Bullock and Ellington aren't going to be guys that do much to change the outlook of a team, but they both have their places on a roster. Both are capable shooters from deep, and Bullock ranked 43rd while Ellington finished 53rd among 130 qualifying players in 3-point percentage last season. Neither offers a ton on the defensive end though. Bullock ranked 481st among all 514 players in Defensive Real Plus-Minus last year, while Ellington ranked a better but still unexciting 279th.

The Incumbents

The Knicks weren't quite bringing these signings into a barren roster either. They return a young group of players that includes Dennis Smith, Kevin Knox, Allonzo Trier, and Mitchell Robinson.

It's still too early to write off a 19-year-old top-10 pick, but Knox had a pretty egregious rookie season, ranking 512 out of 514 in Defensive Real Plus-Minus while his .438 effective field goal percentage ranked dead-last among the 120 players that qualified, per Basketball-Reference. The undrafted Trier didn't fare a ton better, with a .498 effective field goal percentage while ranking 75th among 84 shooting guards in Defensive Real Plus-Minus.

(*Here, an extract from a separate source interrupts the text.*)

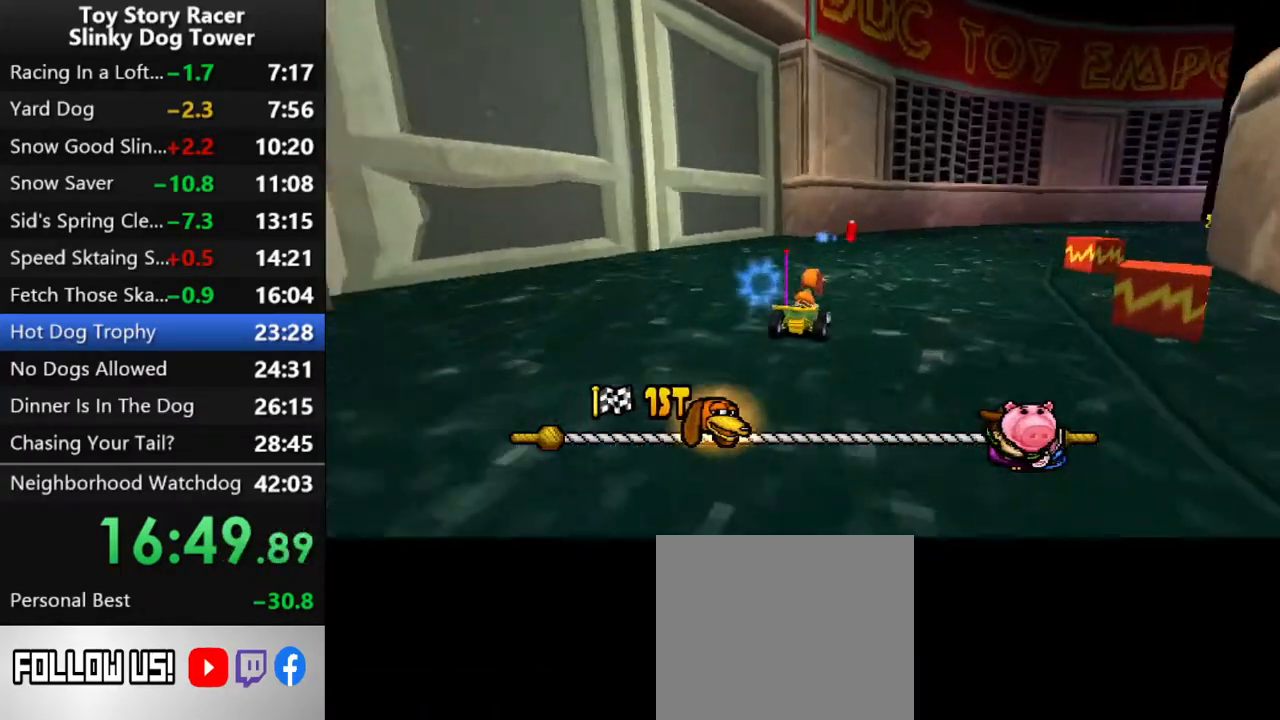
{"buttons": ["CROSS"], "left_stick": "center", "right_stick": "center", "events": [[50, "DPAD_RIGHT", "down"], [350, "DPAD_RIGHT", "up"]]}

Dennis Smith Jr. has shown some rough offensive efficiency in his first two seasons, with a .459 field goal percentage and 2.9 turnovers to go with 5.0 assists per game in the pros, but he's shown reasons for optimism too. Both the Knicks and Dallas Mavericks had significantly better defensive ratings when he was on the floor last year, and he's one of only 17 guards since 2010 to play at least 1500 minutes with a PER of at least 12 in each of their first two seasons. Among the 14 players in that group that have already played their third season, the average PER in year 3 has been 16.1, with only three falling short of 13.9.

Mitchell Robinson is also quietly somebody to be excited about. He generated 6.1 win shares last year, which is tied for the 7th-highest mark for a rookie since 2010. That ties him with Anthony Davis, while Greg Monroe, Nikola Jokic, Karl-Anthony Towns, Jayson Tatum, Ben Simmons, and Blake Griffin are the only players to post a higher mark. His 1360 minutes played are by far the fewest in the group, and his .217 win shares per 48 minutes sit well ahead of Jokic's .185 from 2015 as the highest pace in the group.

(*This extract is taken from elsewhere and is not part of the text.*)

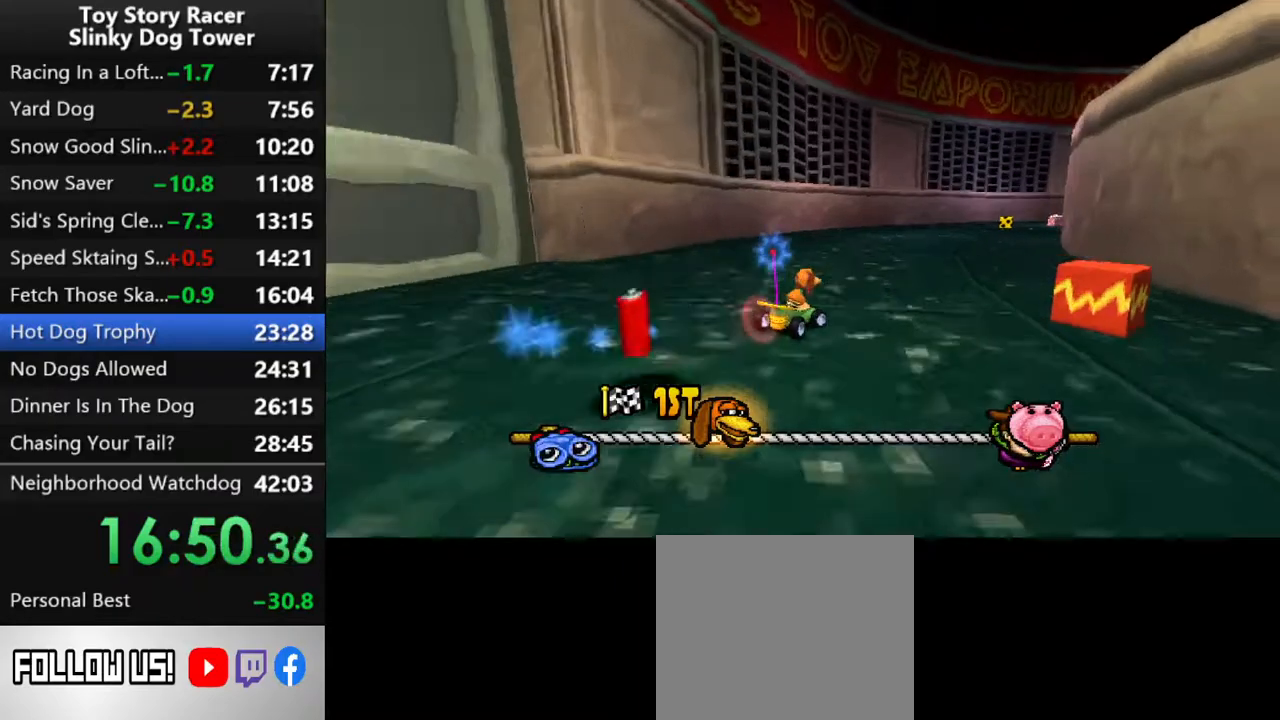
{"buttons": ["CROSS", "DPAD_RIGHT"], "left_stick": "center", "right_stick": "center", "events": [[400, "DPAD_RIGHT", "down"]]}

We didn't see a ton of him, and he didn't score much (7.3 points per game) but he seems well aware of his limitations on that end, not attempting a single 3-pointer and shooting .694 on 2's. His 16.3% total rebound rate is the 16th-best for a rookie with at least 1000 minutes played since 2010, and his absurd 10.0% block rate (which led to 2.4 blocks per game) crushes the second-highest mark of only 6.4%.

What to Expect in 2019

After the draft lottery had sealed their Zion-less fate, Online Sportsbook's lines looked to be hedging the potential addition of Kyrie Irving (or another superstar that could affect this season).

The over/under for their win total was set at only 29.5, which ranked 25th in the NBA, while they were +3500 to win the NBA Championship -- implied the 12th-most likely in the NBA. A difference in ranking of 13 spots between those lines was the highest of any team.

With the bulk of the big free agency moves played out, their win total line has fallen to only 26.5, while they are down to a near-hopeless +15000 to win the championship.

There wasn't a ton of optimism to start with, as evidenced by a sub-30 win total line, but missing out on the big name free agents have made things even worse, and now their championship odds line up a lot more closely with their win total.

This is a team that won only 17 games while finishing with the league's worst Net Rating last season, though, so 26 wins is a not-insignificant improvement.

Not tanking for Zion and sitting with a pretty deep core of young players (9 of their 12 players are 25 years old or younger, and that number will climb to at least 10 after the draft), the Knicks also have more incentive to play hard in trying to develop their young team this year.

With a couple of intriguing young pieces in town and a few quality free agents added to the mix, there's some real room for optimism for the Knicks next year.

Sure, it's not the return-to-glory kind of optimism that Zion, Durant and Kyrie Irving would have brought to town, but hitting the over a win total bet would be a nice step in the right direction.